We are open to the possibility of multiple essays on the same topic, since there are always many useful ways of addressing any philosophical issue.
A Call for Papers flyer is available here. A graphic of that Call is below, suitable for saving and sharing.
The style of essays published by 1000-Word Philosophy is best seen by reading the essays themselves. We strive to publish essays that are radically concise, extremely clear, well-organized and inviting. Each serves as an ideal introduction to the problem, question, issue or figure. Essays should be clear and understandable to readers with little to no philosophical background. We hope the essays serve as a springboard for informed discussion and debate and a basis for further learning on the topics.
Typical features of our essays include:
- a short, inviting introduction;
- labeled sections;
- short paragraphs that focus on only one topic: this is especially important for online publications;
- clear and direct explanation: never too little, never too much;
- clear, simple, and direct language and word choices;
- vivid examples to illustrate abstract points;
- rigorous editing to eliminate any needless words, sentence and sections;
- at best, merely suggestive conclusions on issues, presented in tentative, discussion-provoking ways;
- understanding of our intended audience and how they are are likely to approach issues, and so a presentation that works for them: article drafts should be “tested” with students and general readers, and revised in light of their feedback, before submission.
A submission template is available in Word and Google Docs. Please do not submit PDF files, as those are difficult to review. Essay submissions via links to a cloud-based platform, such as Google Docs, or Dropbox, or Microsoft OneDrive are welcome, especially if the file can be edited and commented on through that cloud service.
Please format your submission so it, as close as you can, resembles a published article at 1000-Word Philosophy. Please use 12 point Times New Roman font for all text, including any footnotes, left-justify or left-align all the text, single-space your submission, line break (not tab) for each paragraph (there are no tab indents online), use the standard footnote feature (not manually created notes), and add links to the references in the manner 1000-Word Philosophy essays typically have links.
We publish approximately 10% of essays that are submitted, usually after weeks of substantial revisions and editing.
Most, but not all, of our published essays are by professors of philosophy or advanced graduate students in philosophy who have extensive experience teaching philosophy.
Essays published at 1000-Word Philosophy are peer-reviewed publications.
1000-Word Philosophy currently usually has around a thousand online visitors each day, and we are working to increase those numbers so your essay will be highly visible to a global readership. Some essays have 60,000-80,000 views because, in part, they are used in courses. We are trying to identify better ways to track the use of the essays in teaching, and as sources for online discussion, and publicize these numbers. We are planning to compile the essays into a living – that is, constantly developing – open-access and open-source print collection that will be ideal for classroom use, as well as the general reader.

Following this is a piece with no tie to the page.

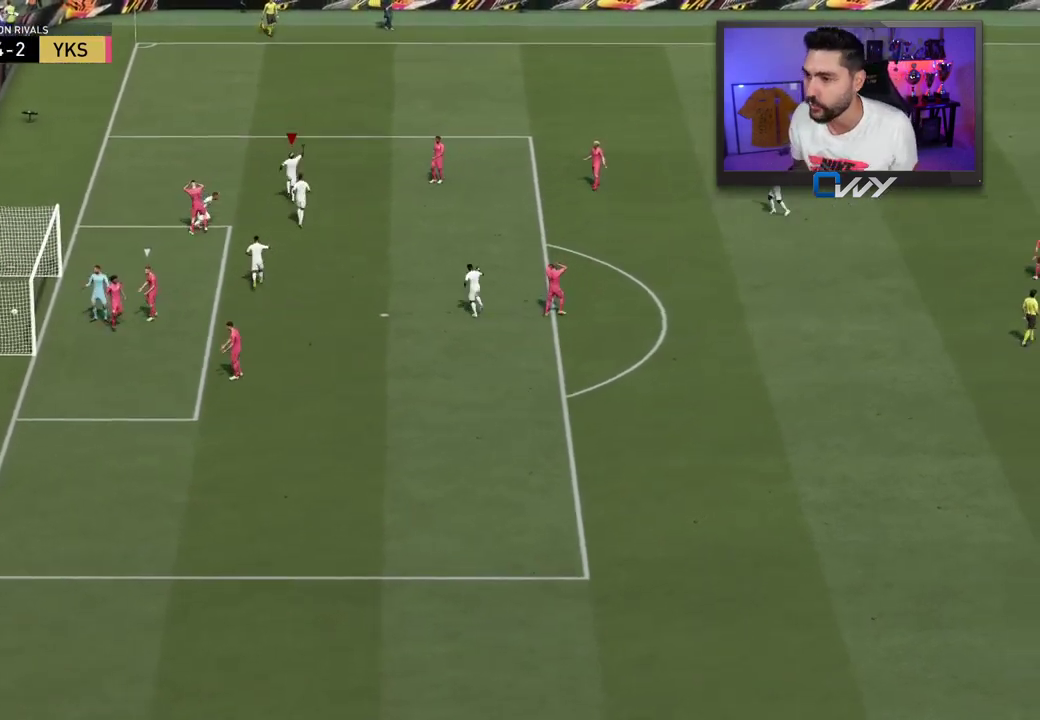
{"buttons": [], "left_stick": "left", "right_stick": "center", "events": [[67, "CROSS", "up"], [67, "L1", "up"], [67, "R1", "up"], [217, "left_stick", "left"]]}
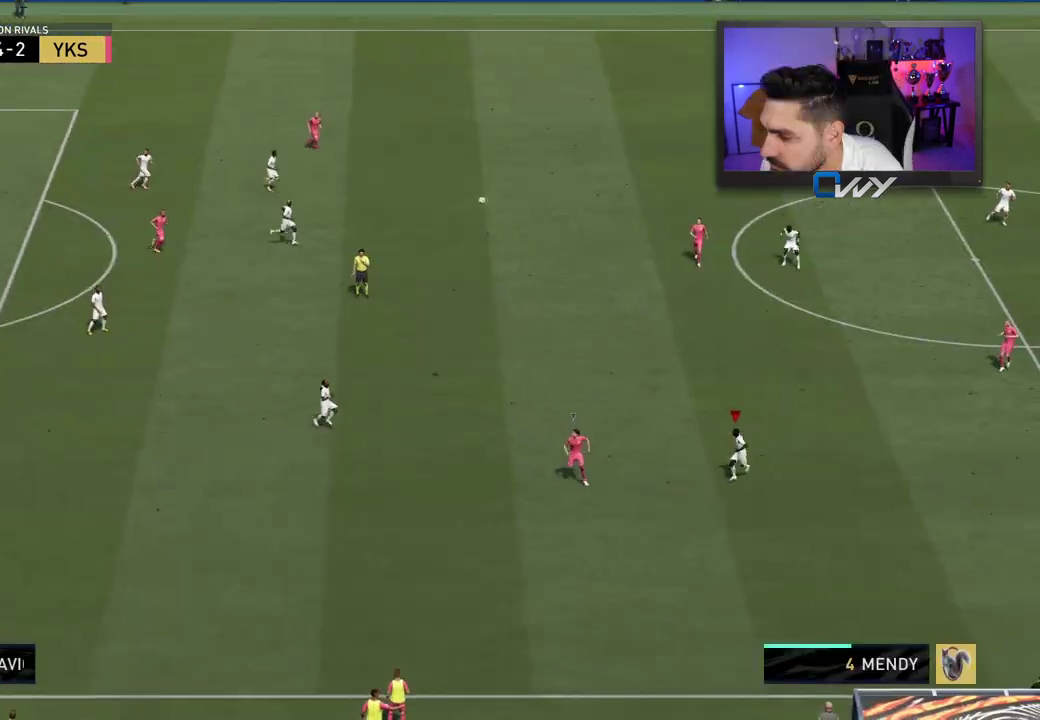
{"buttons": [], "left_stick": "center", "right_stick": "center", "events": [[117, "CROSS", "down"], [250, "CROSS", "up"], [317, "CROSS", "down"], [317, "left_stick", "up-left"], [400, "CROSS", "up"], [450, "left_stick", "center"]]}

For further discussion of why you might want to contribute an essay to this project, see this discussion at the Philosophers’ Cacoon blog. For more information on our reviewing process, see this article at the APA Blog.
If you are interested in developing ideal, high-impact materials for both teaching and public philosophy, then 1000-Word Philosophy is for you.
All essays are original contributions to 1000-Word Philosophy and are published with permission from the authors. Contributing authors retain any and all copyright interests in their individual works. 1000-Word Philosophy holds copyright to the collective work. Do not reproduce this work in part or in full without appropriate attribution.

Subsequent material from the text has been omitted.